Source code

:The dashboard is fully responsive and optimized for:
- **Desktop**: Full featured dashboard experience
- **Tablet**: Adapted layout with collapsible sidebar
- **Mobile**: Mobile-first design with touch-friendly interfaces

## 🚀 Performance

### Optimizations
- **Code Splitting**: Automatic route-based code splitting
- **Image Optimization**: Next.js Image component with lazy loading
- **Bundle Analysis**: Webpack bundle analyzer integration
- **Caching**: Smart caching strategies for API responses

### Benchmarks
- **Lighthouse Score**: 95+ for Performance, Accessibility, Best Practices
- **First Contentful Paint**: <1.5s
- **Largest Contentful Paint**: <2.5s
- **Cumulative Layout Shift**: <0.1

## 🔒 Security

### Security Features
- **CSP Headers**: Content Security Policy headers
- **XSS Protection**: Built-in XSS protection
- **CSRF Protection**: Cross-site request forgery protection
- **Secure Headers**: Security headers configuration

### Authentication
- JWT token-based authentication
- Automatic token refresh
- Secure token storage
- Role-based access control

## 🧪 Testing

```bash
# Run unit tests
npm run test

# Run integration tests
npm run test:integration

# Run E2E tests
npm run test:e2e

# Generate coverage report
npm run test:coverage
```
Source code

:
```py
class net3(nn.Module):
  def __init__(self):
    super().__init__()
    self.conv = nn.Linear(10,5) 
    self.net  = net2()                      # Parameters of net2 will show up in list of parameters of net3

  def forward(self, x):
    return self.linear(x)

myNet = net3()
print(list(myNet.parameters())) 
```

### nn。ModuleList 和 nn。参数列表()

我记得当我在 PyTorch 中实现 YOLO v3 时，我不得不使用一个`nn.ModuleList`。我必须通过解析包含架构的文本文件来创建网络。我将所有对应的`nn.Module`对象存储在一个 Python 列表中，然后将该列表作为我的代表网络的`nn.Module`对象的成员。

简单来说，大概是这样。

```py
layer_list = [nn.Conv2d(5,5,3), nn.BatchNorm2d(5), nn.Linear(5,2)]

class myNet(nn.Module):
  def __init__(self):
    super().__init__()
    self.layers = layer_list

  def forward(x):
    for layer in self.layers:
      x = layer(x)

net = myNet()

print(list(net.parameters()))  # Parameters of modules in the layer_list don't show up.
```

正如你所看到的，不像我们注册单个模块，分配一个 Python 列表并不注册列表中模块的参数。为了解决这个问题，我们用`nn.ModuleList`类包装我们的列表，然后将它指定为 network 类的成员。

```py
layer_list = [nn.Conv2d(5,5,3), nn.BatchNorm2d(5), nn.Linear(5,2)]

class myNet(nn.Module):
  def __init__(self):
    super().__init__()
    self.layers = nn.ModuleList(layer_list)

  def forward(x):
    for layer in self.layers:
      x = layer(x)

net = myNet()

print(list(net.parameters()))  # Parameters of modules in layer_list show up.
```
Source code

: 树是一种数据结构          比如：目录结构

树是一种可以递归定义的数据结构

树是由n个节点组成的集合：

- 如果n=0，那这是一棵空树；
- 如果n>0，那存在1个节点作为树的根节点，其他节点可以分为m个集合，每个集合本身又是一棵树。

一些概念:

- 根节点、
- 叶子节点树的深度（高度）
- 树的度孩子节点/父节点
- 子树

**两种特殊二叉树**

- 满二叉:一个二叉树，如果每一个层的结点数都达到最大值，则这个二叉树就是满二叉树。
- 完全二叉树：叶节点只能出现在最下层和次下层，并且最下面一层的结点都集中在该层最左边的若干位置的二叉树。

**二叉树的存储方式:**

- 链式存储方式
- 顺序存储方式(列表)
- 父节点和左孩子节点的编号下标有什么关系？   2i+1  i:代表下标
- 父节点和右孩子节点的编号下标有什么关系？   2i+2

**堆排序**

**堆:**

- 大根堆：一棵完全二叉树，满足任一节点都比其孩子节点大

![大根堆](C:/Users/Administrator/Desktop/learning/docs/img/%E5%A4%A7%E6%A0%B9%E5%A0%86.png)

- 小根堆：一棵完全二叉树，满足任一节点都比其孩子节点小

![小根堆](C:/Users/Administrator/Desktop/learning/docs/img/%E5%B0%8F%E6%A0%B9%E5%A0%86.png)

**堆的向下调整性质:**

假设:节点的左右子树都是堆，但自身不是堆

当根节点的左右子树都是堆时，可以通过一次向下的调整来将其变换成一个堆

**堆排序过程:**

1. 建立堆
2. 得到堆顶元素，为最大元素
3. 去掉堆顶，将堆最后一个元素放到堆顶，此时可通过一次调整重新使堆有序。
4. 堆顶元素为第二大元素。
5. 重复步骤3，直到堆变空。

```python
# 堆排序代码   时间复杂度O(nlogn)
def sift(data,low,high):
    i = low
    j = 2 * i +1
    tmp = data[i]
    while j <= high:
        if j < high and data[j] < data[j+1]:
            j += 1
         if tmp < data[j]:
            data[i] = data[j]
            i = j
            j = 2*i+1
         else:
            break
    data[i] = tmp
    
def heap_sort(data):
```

WHAT TO WORK ON
Output every line of the data again, exactly.

RESULT
Source code

:The dashboard is fully responsive and optimized for:
- **Desktop**: Full featured dashboard experience
- **Tablet**: Adapted layout with collapsible sidebar
- **Mobile**: Mobile-first design with touch-friendly interfaces

## 🚀 Performance

### Optimizations
- **Code Splitting**: Automatic route-based code splitting
- **Image Optimization**: Next.js Image component with lazy loading
- **Bundle Analysis**: Webpack bundle analyzer integration
- **Caching**: Smart caching strategies for API responses

### Benchmarks
- **Lighthouse Score**: 95+ for Performance, Accessibility, Best Practices
- **First Contentful Paint**: <1.5s
- **Largest Contentful Paint**: <2.5s
- **Cumulative Layout Shift**: <0.1

## 🔒 Security

### Security Features
- **CSP Headers**: Content Security Policy headers
- **XSS Protection**: Built-in XSS protection
- **CSRF Protection**: Cross-site request forgery protection
- **Secure Headers**: Security headers configuration

### Authentication
- JWT token-based authentication
- Automatic token refresh
- Secure token storage
- Role-based access control

## 🧪 Testing

```bash
# Run unit tests
npm run test

# Run integration tests
npm run test:integration

# Run E2E tests
npm run test:e2e

# Generate coverage report
npm run test:coverage
```
Source code

:
```py
class net3(nn.Module):
  def __init__(self):
    super().__init__()
    self.conv = nn.Linear(10,5) 
    self.net  = net2()                      # Parameters of net2 will show up in list of parameters of net3

  def forward(self, x):
    return self.linear(x)

myNet = net3()
print(list(myNet.parameters())) 
```

### nn。ModuleList 和 nn。参数列表()

我记得当我在 PyTorch 中实现 YOLO v3 时，我不得不使用一个`nn.ModuleList`。我必须通过解析包含架构的文本文件来创建网络。我将所有对应的`nn.Module`对象存储在一个 Python 列表中，然后将该列表作为我的代表网络的`nn.Module`对象的成员。

简单来说，大概是这样。

```py
layer_list = [nn.Conv2d(5,5,3), nn.BatchNorm2d(5), nn.Linear(5,2)]

class myNet(nn.Module):
  def __init__(self):
    super().__init__()
    self.layers = layer_list

  def forward(x):
    for layer in self.layers:
      x = layer(x)

net = myNet()

print(list(net.parameters()))  # Parameters of modules in the layer_list don't show up.
```

正如你所看到的，不像我们注册单个模块，分配一个 Python 列表并不注册列表中模块的参数。为了解决这个问题，我们用`nn.ModuleList`类包装我们的列表，然后将它指定为 network 类的成员。

```py
layer_list = [nn.Conv2d(5,5,3), nn.BatchNorm2d(5), nn.Linear(5,2)]

class myNet(nn.Module):
  def __init__(self):
    super().__init__()
    self.layers = nn.ModuleList(layer_list)

  def forward(x):
    for layer in self.layers:
      x = layer(x)

net = myNet()

print(list(net.parameters()))  # Parameters of modules in layer_list show up.
```
Source code

: 树是一种数据结构          比如：目录结构

树是一种可以递归定义的数据结构

树是由n个节点组成的集合：

- 如果n=0，那这是一棵空树；
- 如果n>0，那存在1个节点作为树的根节点，其他节点可以分为m个集合，每个集合本身又是一棵树。

一些概念:

- 根节点、
- 叶子节点树的深度（高度）
- 树的度孩子节点/父节点
- 子树

**两种特殊二叉树**

- 满二叉:一个二叉树，如果每一个层的结点数都达到最大值，则这个二叉树就是满二叉树。
- 完全二叉树：叶节点只能出现在最下层和次下层，并且最下面一层的结点都集中在该层最左边的若干位置的二叉树。

**二叉树的存储方式:**

- 链式存储方式
- 顺序存储方式(列表)
- 父节点和左孩子节点的编号下标有什么关系？   2i+1  i:代表下标
- 父节点和右孩子节点的编号下标有什么关系？   2i+2

**堆排序**

**堆:**

- 大根堆：一棵完全二叉树，满足任一节点都比其孩子节点大

![大根堆](C:/Users/Administrator/Desktop/learning/docs/img/%E5%A4%A7%E6%A0%B9%E5%A0%86.png)

- 小根堆：一棵完全二叉树，满足任一节点都比其孩子节点小

![小根堆](C:/Users/Administrator/Desktop/learning/docs/img/%E5%B0%8F%E6%A0%B9%E5%A0%86.png)

**堆的向下调整性质:**

假设:节点的左右子树都是堆，但自身不是堆

当根节点的左右子树都是堆时，可以通过一次向下的调整来将其变换成一个堆

**堆排序过程:**

1. 建立堆
2. 得到堆顶元素，为最大元素
3. 去掉堆顶，将堆最后一个元素放到堆顶，此时可通过一次调整重新使堆有序。
4. 堆顶元素为第二大元素。
5. 重复步骤3，直到堆变空。

```python
# 堆排序代码   时间复杂度O(nlogn)
def sift(data,low,high):
    i = low
    j = 2 * i +1
    tmp = data[i]
    while j <= high:
        if j < high and data[j] < data[j+1]:
            j += 1
         if tmp < data[j]:
            data[i] = data[j]
            i = j
            j = 2*i+1
         else:
            break
    data[i] = tmp
    
def heap_sort(data):
```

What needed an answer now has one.